Astadi Pangarso, regarding the minimum number of respondents: These are easy to gather if you're doing a power analysis for a specific statistical analysis, but since you're going to be doing basic descriptive statistics, this is much easier. A sample size of 30 is widely accepted as a minimum number of respondents for these analyses, but you're better off determining whether responding was associated with any variable of interest and using that as your baseline. For example, if you notice that you have most of your responses from an accounting department, you need to reach out to other departments. If you notice mainly women responded, determine whether that's proportionate to your company's population. You don't want to focus on minimum numbers of responses, since it's not like you won't have statistical power. You should be far more concerned about generalizability. Don't worry so much about minimum numbers and focus instead on whether you have responses representing the company.
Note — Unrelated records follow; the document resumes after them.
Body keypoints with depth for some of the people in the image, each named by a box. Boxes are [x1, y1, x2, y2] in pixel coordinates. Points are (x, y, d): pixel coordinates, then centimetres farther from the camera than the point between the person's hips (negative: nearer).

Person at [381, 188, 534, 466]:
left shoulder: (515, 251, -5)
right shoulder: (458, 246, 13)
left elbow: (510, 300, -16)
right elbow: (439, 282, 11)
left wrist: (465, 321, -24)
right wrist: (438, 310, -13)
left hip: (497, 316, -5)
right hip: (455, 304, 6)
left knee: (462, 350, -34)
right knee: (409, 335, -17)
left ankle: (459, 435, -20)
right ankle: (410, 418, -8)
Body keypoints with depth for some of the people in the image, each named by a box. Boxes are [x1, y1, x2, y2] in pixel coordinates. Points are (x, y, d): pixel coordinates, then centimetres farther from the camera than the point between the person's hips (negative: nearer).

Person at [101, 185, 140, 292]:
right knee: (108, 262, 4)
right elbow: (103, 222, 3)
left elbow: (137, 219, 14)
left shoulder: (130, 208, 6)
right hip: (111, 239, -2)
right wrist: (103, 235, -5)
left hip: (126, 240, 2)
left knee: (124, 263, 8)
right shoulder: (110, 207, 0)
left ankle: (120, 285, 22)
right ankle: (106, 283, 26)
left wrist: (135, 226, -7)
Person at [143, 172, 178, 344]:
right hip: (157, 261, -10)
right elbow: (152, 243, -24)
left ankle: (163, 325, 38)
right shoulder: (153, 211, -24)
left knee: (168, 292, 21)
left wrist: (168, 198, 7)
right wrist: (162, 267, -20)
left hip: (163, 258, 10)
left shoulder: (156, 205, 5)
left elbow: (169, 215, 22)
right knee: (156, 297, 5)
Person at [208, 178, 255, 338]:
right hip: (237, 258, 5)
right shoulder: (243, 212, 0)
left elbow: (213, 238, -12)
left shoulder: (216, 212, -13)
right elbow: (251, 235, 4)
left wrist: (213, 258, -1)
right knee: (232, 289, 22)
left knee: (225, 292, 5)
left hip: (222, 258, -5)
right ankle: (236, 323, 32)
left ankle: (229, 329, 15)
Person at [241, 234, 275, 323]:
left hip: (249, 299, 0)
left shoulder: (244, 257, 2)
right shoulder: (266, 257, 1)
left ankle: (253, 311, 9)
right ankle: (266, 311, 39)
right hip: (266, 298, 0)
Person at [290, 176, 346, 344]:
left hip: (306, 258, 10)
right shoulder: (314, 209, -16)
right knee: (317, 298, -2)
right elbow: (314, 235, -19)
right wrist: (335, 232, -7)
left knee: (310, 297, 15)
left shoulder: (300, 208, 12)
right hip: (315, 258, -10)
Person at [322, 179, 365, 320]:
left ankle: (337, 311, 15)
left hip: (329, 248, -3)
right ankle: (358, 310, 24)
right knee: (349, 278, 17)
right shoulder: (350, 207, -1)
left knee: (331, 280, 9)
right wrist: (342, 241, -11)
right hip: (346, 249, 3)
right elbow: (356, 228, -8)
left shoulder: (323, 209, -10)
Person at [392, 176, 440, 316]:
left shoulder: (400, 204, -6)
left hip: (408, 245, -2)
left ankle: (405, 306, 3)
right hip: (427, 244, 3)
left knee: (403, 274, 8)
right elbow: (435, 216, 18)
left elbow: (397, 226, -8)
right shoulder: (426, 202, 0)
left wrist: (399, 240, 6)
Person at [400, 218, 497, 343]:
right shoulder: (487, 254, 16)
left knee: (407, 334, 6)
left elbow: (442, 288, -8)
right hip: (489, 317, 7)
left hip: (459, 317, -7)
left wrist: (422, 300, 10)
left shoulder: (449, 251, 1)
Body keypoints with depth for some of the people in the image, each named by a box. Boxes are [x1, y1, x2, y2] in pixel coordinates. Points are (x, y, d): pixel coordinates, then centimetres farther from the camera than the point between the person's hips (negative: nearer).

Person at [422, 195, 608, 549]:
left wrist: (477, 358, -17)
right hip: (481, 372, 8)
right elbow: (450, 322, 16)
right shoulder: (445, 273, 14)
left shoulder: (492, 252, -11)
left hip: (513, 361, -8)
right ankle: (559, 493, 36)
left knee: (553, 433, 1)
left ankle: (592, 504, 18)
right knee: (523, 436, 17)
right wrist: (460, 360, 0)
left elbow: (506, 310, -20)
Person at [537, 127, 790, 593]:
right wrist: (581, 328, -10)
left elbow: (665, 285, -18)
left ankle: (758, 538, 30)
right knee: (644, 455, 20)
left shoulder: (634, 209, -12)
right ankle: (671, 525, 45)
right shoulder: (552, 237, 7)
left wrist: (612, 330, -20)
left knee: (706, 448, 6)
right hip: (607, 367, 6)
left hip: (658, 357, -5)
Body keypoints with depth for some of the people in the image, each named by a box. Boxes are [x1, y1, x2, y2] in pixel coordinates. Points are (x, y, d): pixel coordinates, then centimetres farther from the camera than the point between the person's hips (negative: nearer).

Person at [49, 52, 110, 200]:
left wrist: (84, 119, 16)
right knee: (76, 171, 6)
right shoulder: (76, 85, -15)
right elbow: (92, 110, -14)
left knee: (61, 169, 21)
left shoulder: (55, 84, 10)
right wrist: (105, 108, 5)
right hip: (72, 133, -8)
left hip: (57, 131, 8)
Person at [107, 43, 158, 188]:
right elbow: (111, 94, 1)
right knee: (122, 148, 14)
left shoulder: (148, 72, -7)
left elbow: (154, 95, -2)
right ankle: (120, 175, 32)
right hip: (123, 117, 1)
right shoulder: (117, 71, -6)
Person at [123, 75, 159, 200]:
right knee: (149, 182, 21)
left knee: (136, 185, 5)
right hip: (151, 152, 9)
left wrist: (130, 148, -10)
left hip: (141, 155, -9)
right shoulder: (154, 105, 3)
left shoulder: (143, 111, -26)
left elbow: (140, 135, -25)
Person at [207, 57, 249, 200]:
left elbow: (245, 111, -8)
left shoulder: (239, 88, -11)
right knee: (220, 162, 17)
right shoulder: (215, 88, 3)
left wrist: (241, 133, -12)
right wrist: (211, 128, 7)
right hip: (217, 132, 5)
You should be happy with 30 - 50. Citation for this argument and a book I recommend:
Groves, R. M., Fowler, F. J., Couper, M. P., Lepkowski, J. M., Singer, E., & Tourangeau, R. (2009). Survey methodology. Wiley.
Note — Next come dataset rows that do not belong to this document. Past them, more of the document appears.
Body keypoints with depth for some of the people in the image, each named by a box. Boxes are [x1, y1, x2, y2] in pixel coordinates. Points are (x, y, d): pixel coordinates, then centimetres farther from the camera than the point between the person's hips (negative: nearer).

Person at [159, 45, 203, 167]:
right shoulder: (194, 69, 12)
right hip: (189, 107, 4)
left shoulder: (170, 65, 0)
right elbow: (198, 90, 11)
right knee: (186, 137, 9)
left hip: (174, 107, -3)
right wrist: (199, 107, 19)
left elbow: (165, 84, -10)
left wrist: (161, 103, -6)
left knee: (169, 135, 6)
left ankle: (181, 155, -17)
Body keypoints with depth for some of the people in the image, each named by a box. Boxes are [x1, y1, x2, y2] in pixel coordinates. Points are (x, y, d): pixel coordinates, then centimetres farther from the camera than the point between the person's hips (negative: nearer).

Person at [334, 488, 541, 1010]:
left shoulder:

Reliability and validity aren't as important here as many may assume. The reason is that you're going to be reporting descriptive statistics. If you were building scales and intending to use them in another analysis or to share the scales with the public for widespread use, then psychometrics comes more into play. If you're not going to report based on scale values (e.g., summated scales or factor analysis-generated measures), it's overthinking the purpose of the project. The book below outlines how psychometrics is intended to work.
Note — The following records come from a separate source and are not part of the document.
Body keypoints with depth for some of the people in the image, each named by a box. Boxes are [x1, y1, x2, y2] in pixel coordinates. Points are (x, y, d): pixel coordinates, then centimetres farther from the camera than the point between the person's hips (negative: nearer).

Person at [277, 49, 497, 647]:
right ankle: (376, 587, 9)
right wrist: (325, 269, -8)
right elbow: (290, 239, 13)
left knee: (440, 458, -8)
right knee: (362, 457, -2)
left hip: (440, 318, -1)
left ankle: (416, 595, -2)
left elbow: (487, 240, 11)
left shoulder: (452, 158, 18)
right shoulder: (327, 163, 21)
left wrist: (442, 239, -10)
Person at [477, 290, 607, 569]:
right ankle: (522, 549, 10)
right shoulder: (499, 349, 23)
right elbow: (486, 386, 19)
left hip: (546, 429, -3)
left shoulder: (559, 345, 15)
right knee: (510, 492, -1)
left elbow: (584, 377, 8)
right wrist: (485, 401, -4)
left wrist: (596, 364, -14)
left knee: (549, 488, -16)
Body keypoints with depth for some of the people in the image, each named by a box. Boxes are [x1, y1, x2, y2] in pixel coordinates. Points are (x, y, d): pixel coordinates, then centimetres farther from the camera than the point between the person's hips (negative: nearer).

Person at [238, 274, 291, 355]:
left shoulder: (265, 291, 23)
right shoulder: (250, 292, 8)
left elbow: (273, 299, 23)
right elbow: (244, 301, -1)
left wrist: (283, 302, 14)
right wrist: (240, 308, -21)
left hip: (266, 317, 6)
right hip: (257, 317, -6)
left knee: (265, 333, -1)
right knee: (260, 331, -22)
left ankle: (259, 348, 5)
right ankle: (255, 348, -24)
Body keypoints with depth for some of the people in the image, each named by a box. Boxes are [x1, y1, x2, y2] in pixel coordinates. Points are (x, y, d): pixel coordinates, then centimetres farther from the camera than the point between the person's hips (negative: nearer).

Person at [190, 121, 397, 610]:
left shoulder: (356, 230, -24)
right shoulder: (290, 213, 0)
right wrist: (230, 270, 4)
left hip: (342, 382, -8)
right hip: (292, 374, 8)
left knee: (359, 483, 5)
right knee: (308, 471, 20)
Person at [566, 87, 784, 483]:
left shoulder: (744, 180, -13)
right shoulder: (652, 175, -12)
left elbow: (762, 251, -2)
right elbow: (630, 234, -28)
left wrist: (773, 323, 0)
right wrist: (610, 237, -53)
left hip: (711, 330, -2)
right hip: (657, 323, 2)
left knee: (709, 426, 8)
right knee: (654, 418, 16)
Raykov, T., & Marcoulides, G. A. (2010). Introduction to psychometric theory. Routledge.
Open-ended questions are going to be checked for themes. You're going to identify patterns of responses. What do people mention most often? In what context? You may even just dump all of the responses and display them directly if you have very few that warrant attention (i.e., 5-10). Pull some useful quotes that best fit the theme. Explore Journal of Qualitative Research for some insight into common practices.
Thank you William. T. Miller, your complete answer is beneficial to me; I wish you all the best...is there any possibility of collaborative research and manuscript writing for research publication in international journals?
Absolutely. My recent research focuses on criminal justice occupational training and testing, so vocational studies could be an opportunity for collaboration.